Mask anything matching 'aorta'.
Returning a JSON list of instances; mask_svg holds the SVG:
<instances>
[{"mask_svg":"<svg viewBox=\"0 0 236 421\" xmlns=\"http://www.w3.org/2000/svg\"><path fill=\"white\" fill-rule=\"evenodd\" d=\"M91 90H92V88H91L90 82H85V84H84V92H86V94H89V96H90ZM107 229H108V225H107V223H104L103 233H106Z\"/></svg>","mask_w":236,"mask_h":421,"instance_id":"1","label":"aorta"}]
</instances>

____________

== Task prompt ==
Reproduce every item above verbatim, keeping each character, line break, and escape sequence unchanged.

== Output for this task ==
Mask anything matching 'aorta'.
Returning a JSON list of instances; mask_svg holds the SVG:
<instances>
[{"mask_svg":"<svg viewBox=\"0 0 236 421\" xmlns=\"http://www.w3.org/2000/svg\"><path fill=\"white\" fill-rule=\"evenodd\" d=\"M91 90H92V88H91L90 82H85V84H84V92H86V94H89V96H90ZM107 229H108V225H107V223H104L103 233H106Z\"/></svg>","mask_w":236,"mask_h":421,"instance_id":"1","label":"aorta"}]
</instances>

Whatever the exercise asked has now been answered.